The wet, open, nutrient poor soil of a bog creates growing conditions similar to those in the Arctic. Several plants, normally found in the north, thrive in local bogs. Many bog plants have evolved special strategies to survive.
A complete list of all plants, animals, birds and fungi found in the bog are given in the section in the drop-down menus.
Here are the most dominant bog plant species found in Camosun Bog.
Sundews (Drosera rotundifolia) are small carnivorous plants which trap and digest small insects to provide nutrients. They have specialised leaves with hairs that have drops of sticky liquid at their ends. Insects stick to these and the plant then digests them.
Cloudberry (Rubus chamaemorus) is a member of the rose family. It is an arctic plant occurring in northern Russia, Scandinavia and northern Canada. Camosun Bog and other bogs in the Lower Mainland are at its southern limit. It has both male and female flowers, although male ones are much more common. For the last few years several female plants in Camosun Bog have borne fruit.
Labrador tea (Ledum groenlandicum) looks like a rhododendron and indeed it is:- it has an alternate technical name, Rhododendron groenlandicum The leaves can be brewed with water to make a refreshing drink. The underside of the leaves are brown and fuzzy. Because bog water is so acidic, plants absorb it very slowly. They need to hold on to this water, and the rolled leaves with fuzzy undersides help to minimise losses from evaporation.
Don’t confuse bog laurel (Kalmia polifolia) with Laborador tea! Bog laurel has shiny leaves which are poisonous, while Labrador tea leaves are dull with fuzzy undersides. The stamens are attached to little pockets at the centres of the petals. They are under tension, and if an insect touches them on its way to drink nectar, the stamen may spring out and deposit a load of pollen on the insect, causing pollination when it visits another plant.

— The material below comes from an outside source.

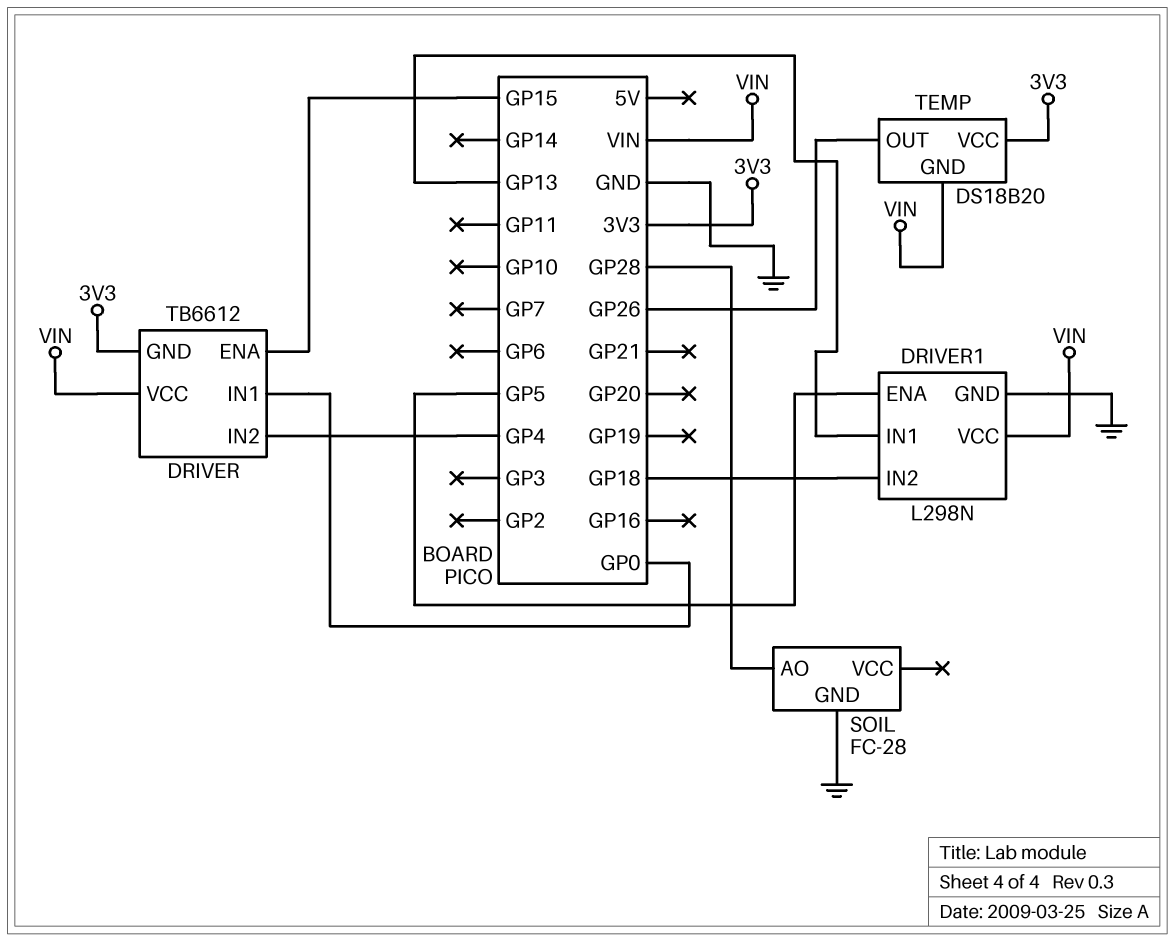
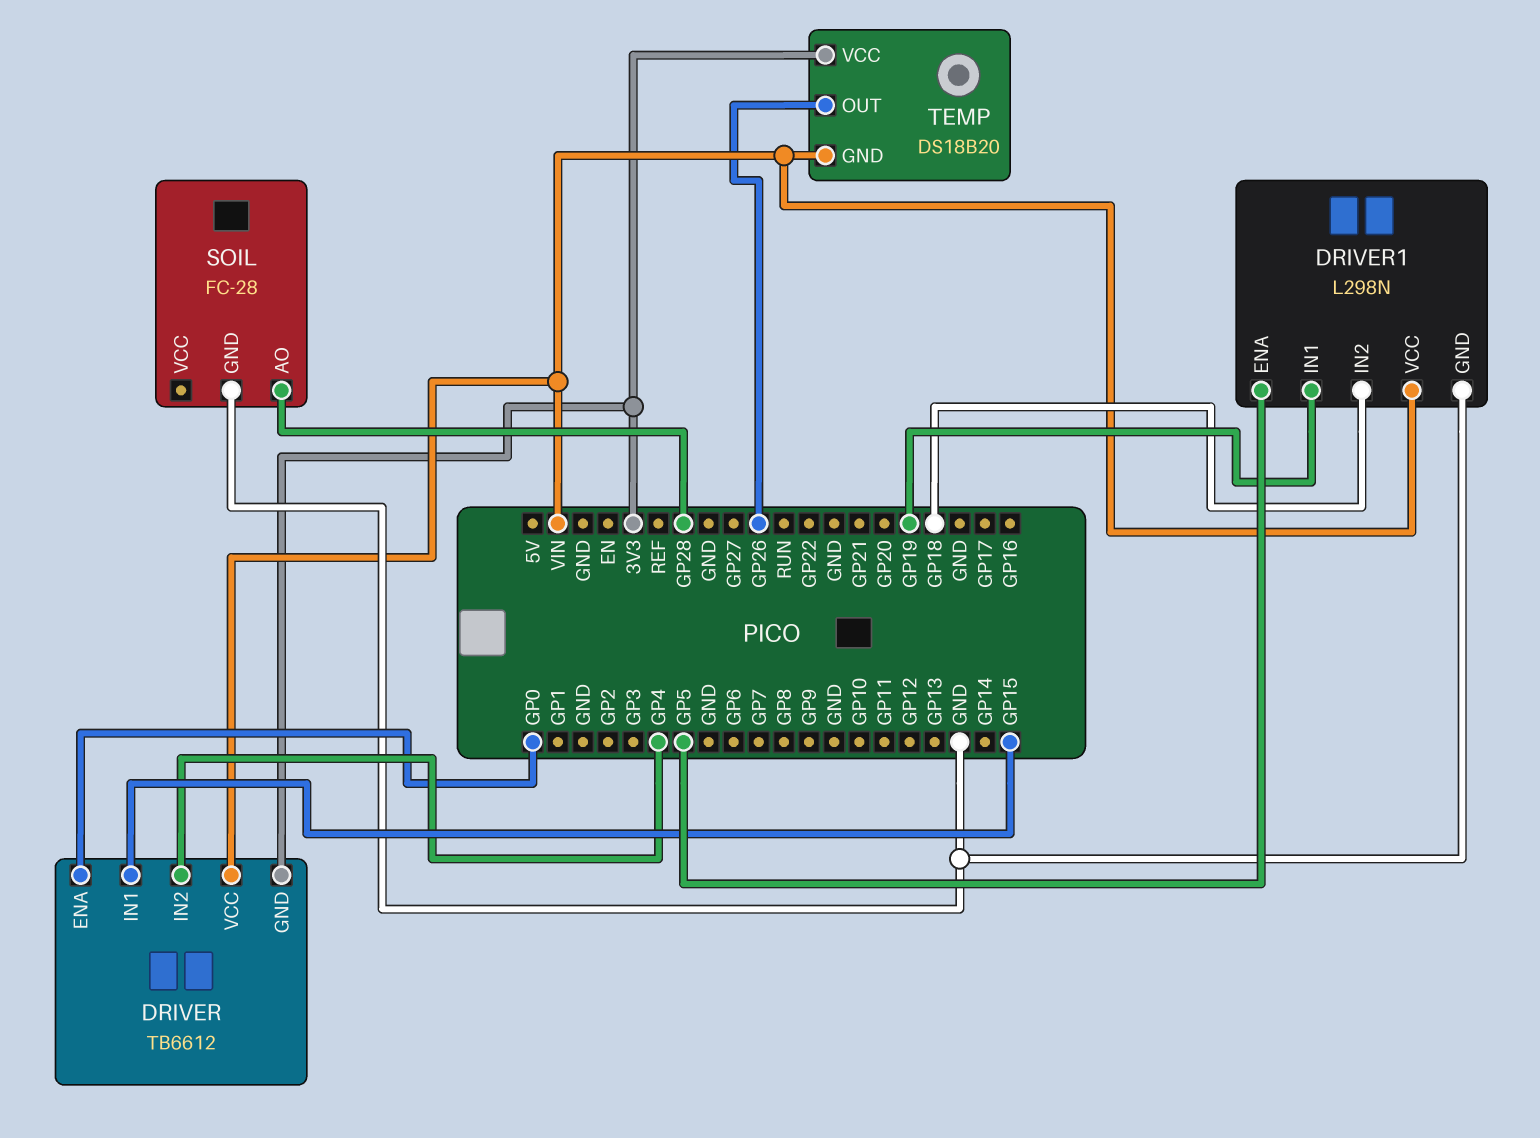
DRIVER pin ENA: GP15 -> GP0
DRIVER pin IN1: GP0 -> GP15
DRIVER1 pin IN1: GP13 -> GP19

Bog cranberry (Vaccinium oxycoccus) is a tiny plant which nestles in the mounds of sphagnum moss and is hard to see. It has bright red berries in the fall which appear large relative to the size of the plant but are smaller than commercial cranberries.
Pines (Pinus contorta) thrive by growing in habitats that other trees cannot tolerate. They are often found on rocky bluffs with very little soil, especially by the seashore. They are able to grow in bogs but generally quite slowly. Many of the older pines in Camosun Bog are diseased although a number of young trees are growing well.